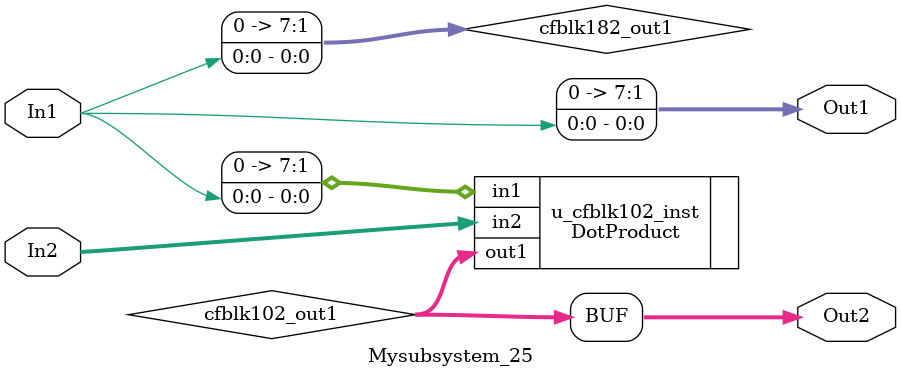
<source format=v>



`timescale 1 ns / 1 ns

module Mysubsystem_25
          (In1,
           In2,
           Out1,
           Out2);


  input   In1;
  input   [7:0] In2;  // uint8
  output  [7:0] Out1;  // uint8
  output  [15:0] Out2;  // uint16


  wire [7:0] cfblk182_out1;  // uint8
  wire [15:0] cfblk102_out1;  // uint16


  assign cfblk182_out1 = {7'b0, In1};



  assign Out1 = cfblk182_out1;

  DotProduct u_cfblk102_inst (.in1(cfblk182_out1),  // uint8
                              .in2(In2),  // uint8
                              .out1(cfblk102_out1)  // uint16
                              );

  assign Out2 = cfblk102_out1;

endmodule  // Mysubsystem_25


</source>
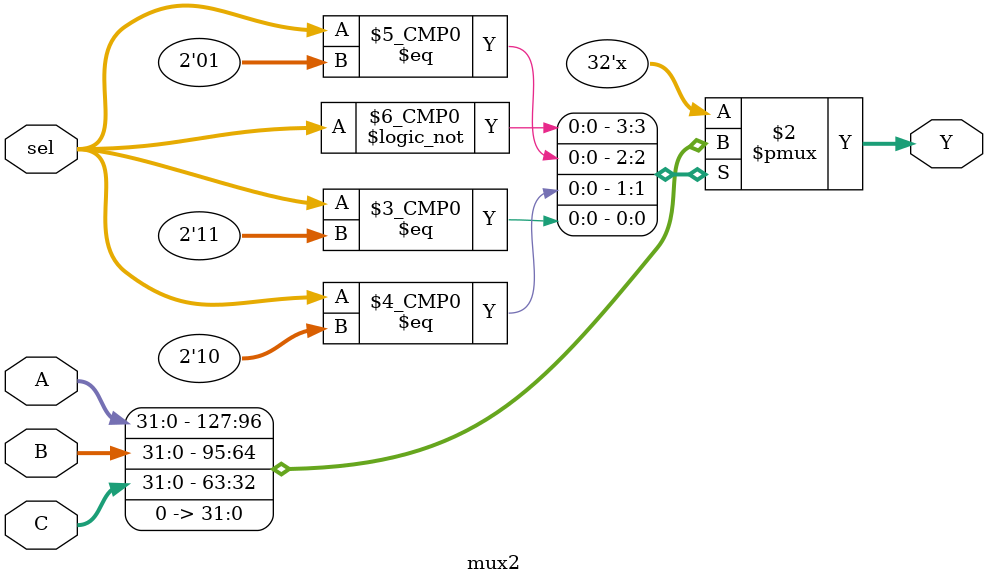
<source format=v>
module mux2(
 input [1:0]sel,
 input [31:0]A, B, C,
 output reg [31:0]Y
 );
 
 always @(*)
  begin 
   case(sel)
    2'b00: Y = A;
    2'b01: Y = B;
    2'b10: Y = C;
    2'b11: Y = 32'd0;
   endcase
  end

endmodule

/*module mux2_tb();
 reg [1:0]sel;
 reg [31:0]A, B, C;
 wire [31:0]Y;
 mux2 m1(.sel(sel),.A(A), .B(B), .C(C),.Y(Y));
 initial 
  begin 
   A=32'd20;
   B=32'd30;
   C=32'd40;
   sel = 2'b00;
   #10 sel = 2'b01;
   #10 sel = 2'b10;
   #10 sel = 2'b11;

  end
endmodule*/

</source>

__Work order__
Restate all of the material word for word, leaving every picture out.

__Task answer__
<source format=v>



`timescale 1 ns / 1 ns

module Mysubsystem_25
          (In1,
           In2,
           Out1,
           Out2);


  input   In1;
  input   [7:0] In2;  // uint8
  output  [7:0] Out1;  // uint8
  output  [15:0] Out2;  // uint16


  wire [7:0] cfblk182_out1;  // uint8
  wire [15:0] cfblk102_out1;  // uint16


  assign cfblk182_out1 = {7'b0, In1};



  assign Out1 = cfblk182_out1;

  DotProduct u_cfblk102_inst (.in1(cfblk182_out1),  // uint8
                              .in2(In2),  // uint8
                              .out1(cfblk102_out1)  // uint16
                              );

  assign Out2 = cfblk102_out1;

endmodule  // Mysubsystem_25


</source>
<source format=v>
module mux2(
 input [1:0]sel,
 input [31:0]A, B, C,
 output reg [31:0]Y
 );
 
 always @(*)
  begin 
   case(sel)
    2'b00: Y = A;
    2'b01: Y = B;
    2'b10: Y = C;
    2'b11: Y = 32'd0;
   endcase
  end

endmodule

/*module mux2_tb();
 reg [1:0]sel;
 reg [31:0]A, B, C;
 wire [31:0]Y;
 mux2 m1(.sel(sel),.A(A), .B(B), .C(C),.Y(Y));
 initial 
  begin 
   A=32'd20;
   B=32'd30;
   C=32'd40;
   sel = 2'b00;
   #10 sel = 2'b01;
   #10 sel = 2'b10;
   #10 sel = 2'b11;

  end
endmodule*/

</source>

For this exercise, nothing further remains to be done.